WHAT THIS TASK INVOLVES.
Rewrite the text of the rows below with every "Summit" replaced by "Conference", keeping everything else unchanged and leaving out the pictures.

THE DATA.

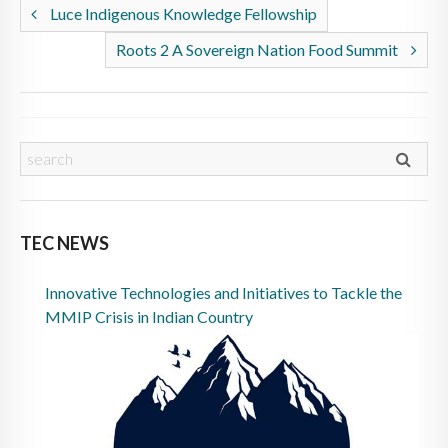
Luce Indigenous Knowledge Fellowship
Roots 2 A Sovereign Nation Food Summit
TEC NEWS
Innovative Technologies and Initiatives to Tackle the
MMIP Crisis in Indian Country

ANSWER FOR THIS EXERCISE.
Luce Indigenous Knowledge Fellowship
Roots 2 A Sovereign Nation Food Conference
TEC NEWS
Innovative Technologies and Initiatives to Tackle the
MMIP Crisis in Indian Country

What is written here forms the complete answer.